NEW YORK — Theological conservatives upset by liberal views of U.S. Episcopalians and Canadian Anglicans formed a rival North American province Wednesday, in a long-developing rift over the Bible that erupted when Episcopalians consecrated the first openly gay bishop.
The announcement represents a new challenge to the already splintering, 77-million-member world Anglican fellowship and the authority of its spiritual leader, Archbishop of Canterbury Rowan Williams. He has been striving for years to find a compromise that would keep Anglicans together.
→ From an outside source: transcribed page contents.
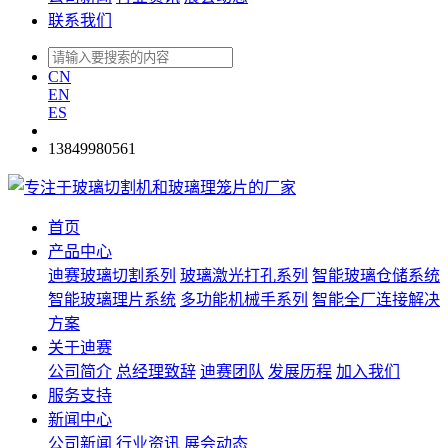
联系我们
CN
EN
ES
13849980561
首页
产品中心
迪赛玻璃切割系列
玻璃激光打孔系列
智能玻璃仓储系统
智能玻璃理片系统
多功能机械手系列
智能全厂连接解决
方案
关于迪赛
公司简介
总经理致辞
迪赛团队
发展历程
加入我们
服务支持
新闻中心
公司新闻
行业资讯
展会动态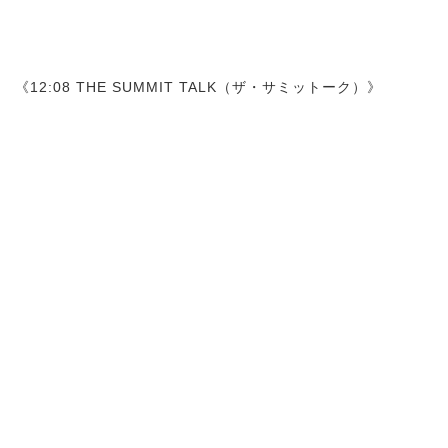
《12:08 THE SUMMIT TALK（ザ・サミットーク）》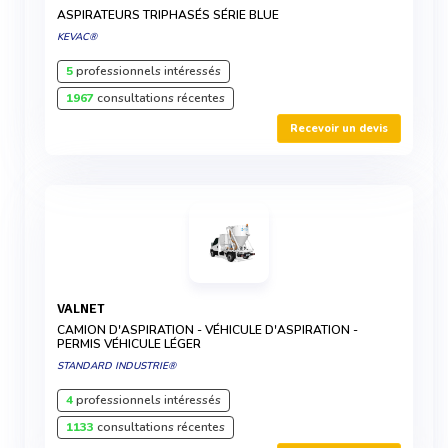
ASPIRATEURS TRIPHASÉS SÉRIE BLUE
KEVAC®
5
professionnels intéressés
1967
consultations récentes
Recevoir un devis
VALNET
CAMION D'ASPIRATION - VÉHICULE D'ASPIRATION -
PERMIS VÉHICULE LÉGER
STANDARD INDUSTRIE®
4
professionnels intéressés
1133
consultations récentes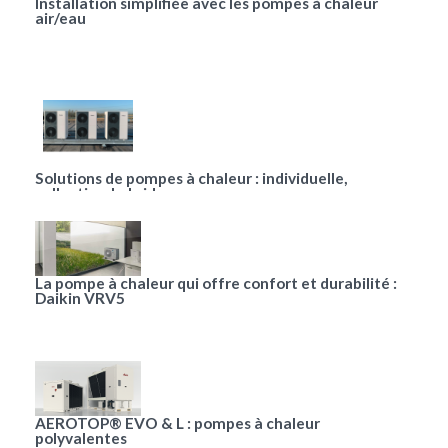
Installation simplifiée avec les pompes à chaleur
air/eau
Solutions de pompes à chaleur : individuelle,
collective, hybride
La pompe à chaleur qui offre confort et durabilité :
Daikin VRV5
AEROTOP® EVO & L : pompes à chaleur
polyvalentes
The new Anglican Church in North America includes four breakaway Episcopal dioceses, dozens of individual parishes in the U.S. and Canada, and splinter groups that left the Anglican family years, or in one case, more than a century ago.
It is unprecedented for an Anglican national province to be created where any other such national church already exists. But traditionalists say the new group is needed to represent the true historic tradition of Anglican Christianity.
Bishop Robert Duncan, who leads the breakaway Diocese of Pittsburgh, is the proposed new leader of the new North American province, which says it has 100,000 members.
The Rev. Charles Robertson, adviser to Episcopal Presiding Bishop Katharine Jefferts Schori, said “there is room within the Episcopal Church for people with different views and we regret that some have felt the need to depart from the diversity of our common life in Christ.”